Multicolor structured illumination microscopy and quantitative control of polychromatic coherent light with a digital micromirror device

Abstract

Structured illumination microscopy (SIM) is a broadly applicable super-resolution microscopy technique which does not impose photophysics requirements on fluorescent samples. Multicolor SIM implementations typically rely on liquid crystal on silicon (LCoS) spatial light modulators (SLM’s) for precise patterning of the excitation light, but digital micromirror devices (DMD’s) are a promising alternative, owing to their lower cost, increased imaging rate, and simplified experimental timings. Given these advantages, why do existing DMD SIM implementations either rely on incoherent projection, resulting in an order of magnitude lower signal-to-noise, or utilize coherent light at only a single wavelength?
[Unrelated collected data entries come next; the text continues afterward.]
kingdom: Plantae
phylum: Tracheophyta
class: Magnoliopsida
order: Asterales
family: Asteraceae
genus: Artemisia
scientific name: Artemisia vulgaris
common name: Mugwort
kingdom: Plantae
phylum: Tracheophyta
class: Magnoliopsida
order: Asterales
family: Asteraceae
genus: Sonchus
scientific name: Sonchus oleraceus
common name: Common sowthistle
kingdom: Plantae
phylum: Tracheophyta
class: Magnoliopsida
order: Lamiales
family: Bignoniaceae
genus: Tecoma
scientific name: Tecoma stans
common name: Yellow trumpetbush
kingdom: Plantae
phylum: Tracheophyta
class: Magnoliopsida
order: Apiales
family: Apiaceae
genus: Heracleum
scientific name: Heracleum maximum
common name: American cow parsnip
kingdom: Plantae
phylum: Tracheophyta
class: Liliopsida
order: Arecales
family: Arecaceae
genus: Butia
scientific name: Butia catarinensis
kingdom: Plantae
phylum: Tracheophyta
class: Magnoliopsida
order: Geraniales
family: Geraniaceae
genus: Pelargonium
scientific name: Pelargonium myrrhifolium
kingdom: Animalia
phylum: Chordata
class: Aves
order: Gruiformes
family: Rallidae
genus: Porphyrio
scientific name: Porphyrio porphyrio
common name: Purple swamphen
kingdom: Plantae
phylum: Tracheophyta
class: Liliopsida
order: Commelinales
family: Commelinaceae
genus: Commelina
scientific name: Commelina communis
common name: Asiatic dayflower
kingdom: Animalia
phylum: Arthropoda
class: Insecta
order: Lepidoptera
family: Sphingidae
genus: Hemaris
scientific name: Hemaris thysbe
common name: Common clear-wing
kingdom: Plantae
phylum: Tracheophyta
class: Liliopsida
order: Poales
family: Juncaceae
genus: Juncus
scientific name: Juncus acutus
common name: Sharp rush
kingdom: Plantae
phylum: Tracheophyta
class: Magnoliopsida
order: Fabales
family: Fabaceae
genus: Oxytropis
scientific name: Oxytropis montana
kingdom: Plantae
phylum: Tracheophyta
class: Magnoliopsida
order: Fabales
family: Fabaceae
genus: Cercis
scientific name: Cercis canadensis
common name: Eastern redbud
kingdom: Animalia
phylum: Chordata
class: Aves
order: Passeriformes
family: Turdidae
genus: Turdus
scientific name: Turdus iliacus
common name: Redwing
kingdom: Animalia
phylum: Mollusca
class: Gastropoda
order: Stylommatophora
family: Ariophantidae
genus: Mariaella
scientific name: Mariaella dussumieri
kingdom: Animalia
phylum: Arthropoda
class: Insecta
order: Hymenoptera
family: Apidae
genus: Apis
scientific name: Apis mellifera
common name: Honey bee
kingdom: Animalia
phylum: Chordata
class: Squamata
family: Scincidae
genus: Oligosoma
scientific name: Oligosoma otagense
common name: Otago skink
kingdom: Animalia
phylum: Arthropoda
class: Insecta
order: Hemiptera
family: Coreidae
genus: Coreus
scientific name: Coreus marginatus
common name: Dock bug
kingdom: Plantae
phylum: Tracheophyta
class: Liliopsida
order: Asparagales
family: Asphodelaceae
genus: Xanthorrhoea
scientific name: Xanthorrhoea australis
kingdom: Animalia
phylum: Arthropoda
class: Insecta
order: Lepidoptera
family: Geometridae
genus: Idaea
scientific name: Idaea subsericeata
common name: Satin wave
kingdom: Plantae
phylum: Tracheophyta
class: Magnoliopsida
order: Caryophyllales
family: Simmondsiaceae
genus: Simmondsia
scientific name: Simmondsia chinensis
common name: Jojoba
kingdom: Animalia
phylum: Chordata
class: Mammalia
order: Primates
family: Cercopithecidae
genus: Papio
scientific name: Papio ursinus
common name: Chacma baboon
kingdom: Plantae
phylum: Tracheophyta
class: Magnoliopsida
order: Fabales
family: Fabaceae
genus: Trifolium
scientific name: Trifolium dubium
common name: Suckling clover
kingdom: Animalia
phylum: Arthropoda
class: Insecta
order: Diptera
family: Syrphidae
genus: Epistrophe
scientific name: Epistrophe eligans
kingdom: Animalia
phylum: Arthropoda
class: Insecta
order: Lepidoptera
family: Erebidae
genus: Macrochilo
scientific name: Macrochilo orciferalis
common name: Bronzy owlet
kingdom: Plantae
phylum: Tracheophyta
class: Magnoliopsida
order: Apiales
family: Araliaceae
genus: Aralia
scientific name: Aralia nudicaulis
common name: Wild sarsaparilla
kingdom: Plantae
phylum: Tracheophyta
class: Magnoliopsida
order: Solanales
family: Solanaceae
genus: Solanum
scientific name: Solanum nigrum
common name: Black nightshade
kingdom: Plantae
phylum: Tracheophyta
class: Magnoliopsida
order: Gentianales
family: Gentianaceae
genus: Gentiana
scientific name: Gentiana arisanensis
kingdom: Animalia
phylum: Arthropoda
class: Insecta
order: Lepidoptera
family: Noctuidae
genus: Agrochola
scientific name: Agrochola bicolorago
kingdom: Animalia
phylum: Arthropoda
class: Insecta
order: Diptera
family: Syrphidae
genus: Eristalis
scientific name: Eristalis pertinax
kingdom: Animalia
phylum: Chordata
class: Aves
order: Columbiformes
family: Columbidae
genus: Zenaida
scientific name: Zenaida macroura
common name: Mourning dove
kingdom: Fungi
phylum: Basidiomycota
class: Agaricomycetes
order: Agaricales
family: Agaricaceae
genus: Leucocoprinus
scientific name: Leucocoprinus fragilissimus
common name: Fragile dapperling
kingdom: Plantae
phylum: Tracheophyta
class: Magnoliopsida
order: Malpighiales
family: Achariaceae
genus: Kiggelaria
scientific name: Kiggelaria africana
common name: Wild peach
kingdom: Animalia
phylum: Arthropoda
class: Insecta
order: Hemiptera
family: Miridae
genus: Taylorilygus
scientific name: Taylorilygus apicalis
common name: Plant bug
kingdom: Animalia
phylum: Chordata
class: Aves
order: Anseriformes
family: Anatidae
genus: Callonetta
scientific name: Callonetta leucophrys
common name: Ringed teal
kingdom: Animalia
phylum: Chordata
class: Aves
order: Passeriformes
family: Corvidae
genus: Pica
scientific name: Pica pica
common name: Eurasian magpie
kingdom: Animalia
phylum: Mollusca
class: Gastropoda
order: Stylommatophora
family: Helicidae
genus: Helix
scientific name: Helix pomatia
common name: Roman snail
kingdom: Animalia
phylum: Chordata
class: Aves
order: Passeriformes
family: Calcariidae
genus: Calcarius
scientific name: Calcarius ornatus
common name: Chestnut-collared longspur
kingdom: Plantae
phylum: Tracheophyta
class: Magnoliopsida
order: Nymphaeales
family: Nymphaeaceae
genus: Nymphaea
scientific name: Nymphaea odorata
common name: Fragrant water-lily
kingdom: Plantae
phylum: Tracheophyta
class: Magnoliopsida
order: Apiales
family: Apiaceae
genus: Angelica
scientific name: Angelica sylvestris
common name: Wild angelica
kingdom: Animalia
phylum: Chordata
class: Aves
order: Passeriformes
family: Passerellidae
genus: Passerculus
The primary obstacle to realizing a multicolor coherent DMD SIM microscope is the lack of an efficient approach for dealing with the blazed grating effect. To address this challenge, we developed quantitative tools applicable to a single DMD acting as a polychromatic diffractive optic. These include a closed form solution of the blaze and diffraction conditions, a forward model of DMD diffraction, and a forward model of coherent pattern projection. We applied these to identify experimentally feasible configurations using a single DMD as a polychromatic diffractive optic for combinations of three and four common fluorophore wavelengths. Based on these advances, we constructed a DMD SIM microscope for coherent light which we used to validate these models, develop a high-resolution optical transfer function measurement technique, and demonstrate SIM resolution enhancement for calibration samples, fixed cells, and live cells. This low-cost setup opens the door to applying DMD’s in polychromatic applications which were previously restricted to LCoS SLM’s.